Selected excerpt —
----------
The Bank of England’s Monetary Policy Committee today voted to reduce the official Bank Rate paid on commercial bank reserves by 0.25 percentage points to 5.25%.

The prospects for output growth abroad have deteriorated and the disruption to global financial markets has continued. In the United Kingdom, credit conditions for households and businesses are tightening. Consumer spending growth appears to have eased. Although the substantial fall in the sterling exchange rate is likely to promote re-balancing of total demand, output growth has moderated to around its historical average rate and business surveys suggest that further slowing is in prospect. These developments pose downside risks to the outlook for inflation.

CPI inflation, at 2.1% in December, was close to the 2% target, but higher energy and food prices are expected to raise inflation, possibly quite sharply, in the coming months. And the lower level of sterling will boost import costs. The impact on inflation should begin to fade later in the year, but measures of inflation expectations are currently elevated. These developments pose upside risks to the outlook for inflation further ahead.

Given this outlook for inflation, some slowing of demand growth, by reducing the pressure on capacity, is likely to be necessary to return inflation to target in the medium term. The Committee needs to balance the risk that a sharp slowing in activity pulls inflation below the target in the medium term against the risk that elevated inflation expectations keep inflation above target.

Against that background, the Committee judged that a reduction in Bank Rate of 0.25 percentage points to 5.25% was necessary to meet the 2% target for CPI inflation in the medium term.

The Committee’s latest inflation and output projections will appear in the Inflation Report to be published on Wednesday 13 February.

The minutes of the meeting will be published at 9.30am on Wednesday 20 February.
----------
Provided data —
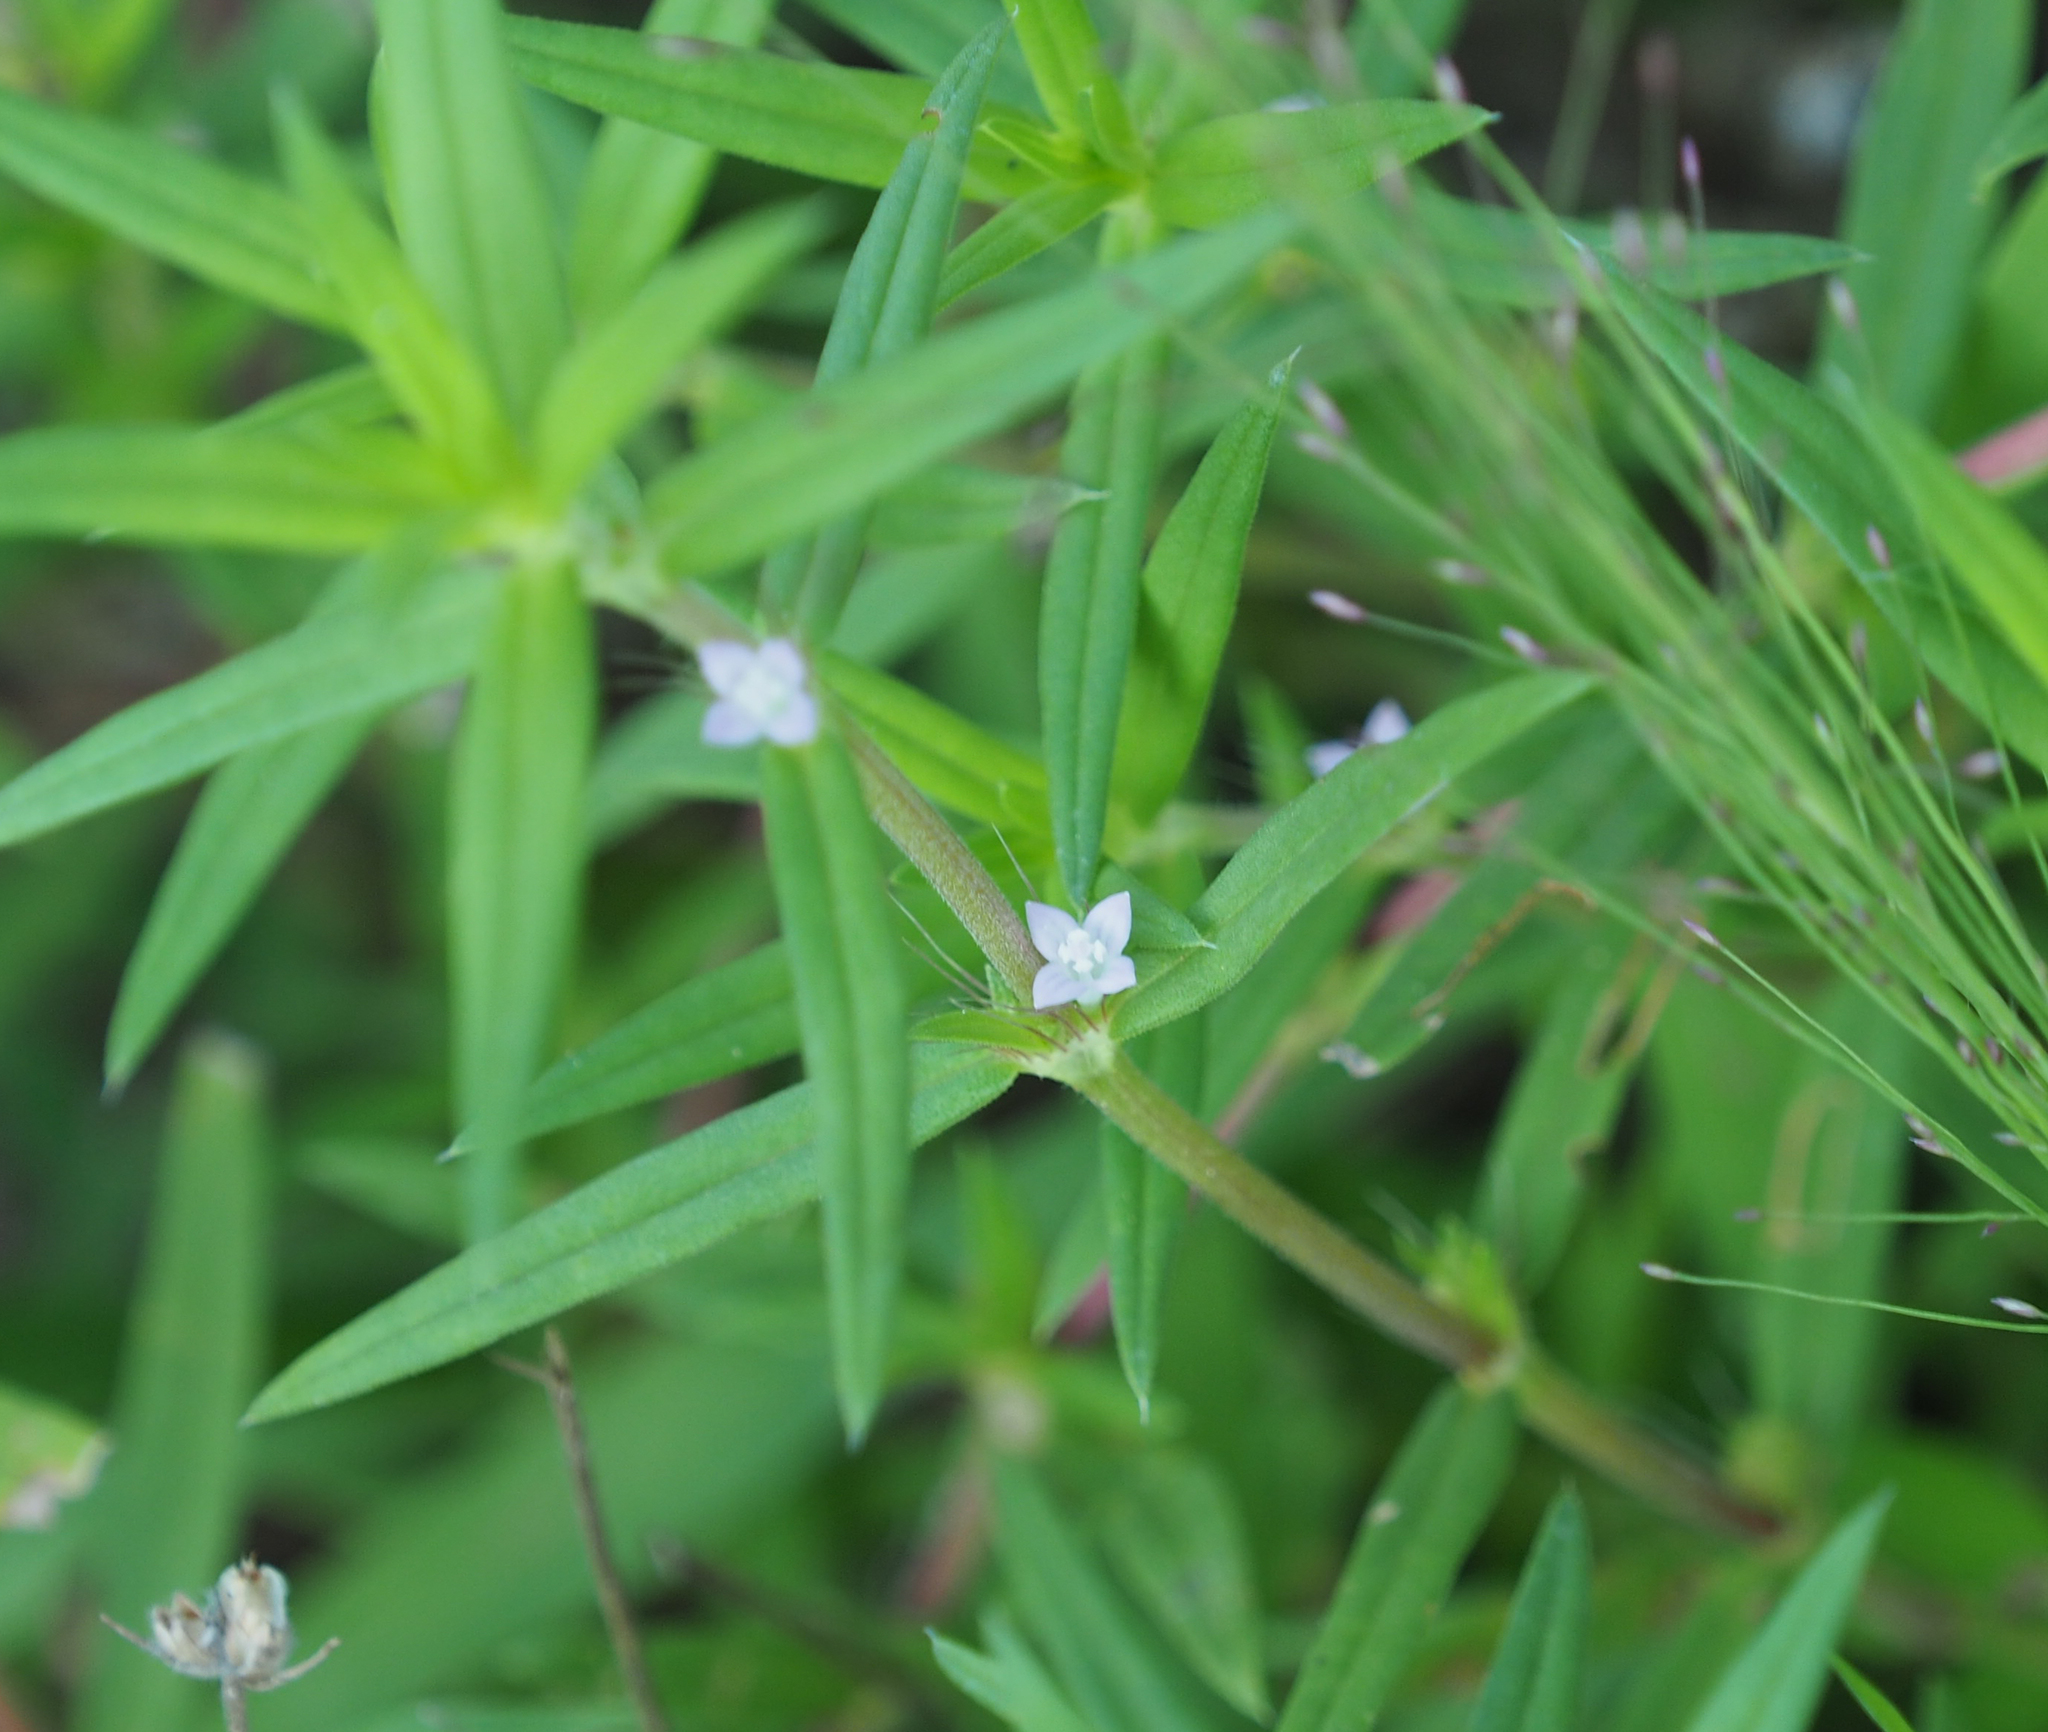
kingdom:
----------
Given request —
Translate this sentence from the interest rate announcement into Spanish: "In the United Kingdom, credit conditions for households and businesses are tightening."

Exercise output —
En el Reino Unido, las condiciones crediticias para los hogares y las empresas se están endureciendo.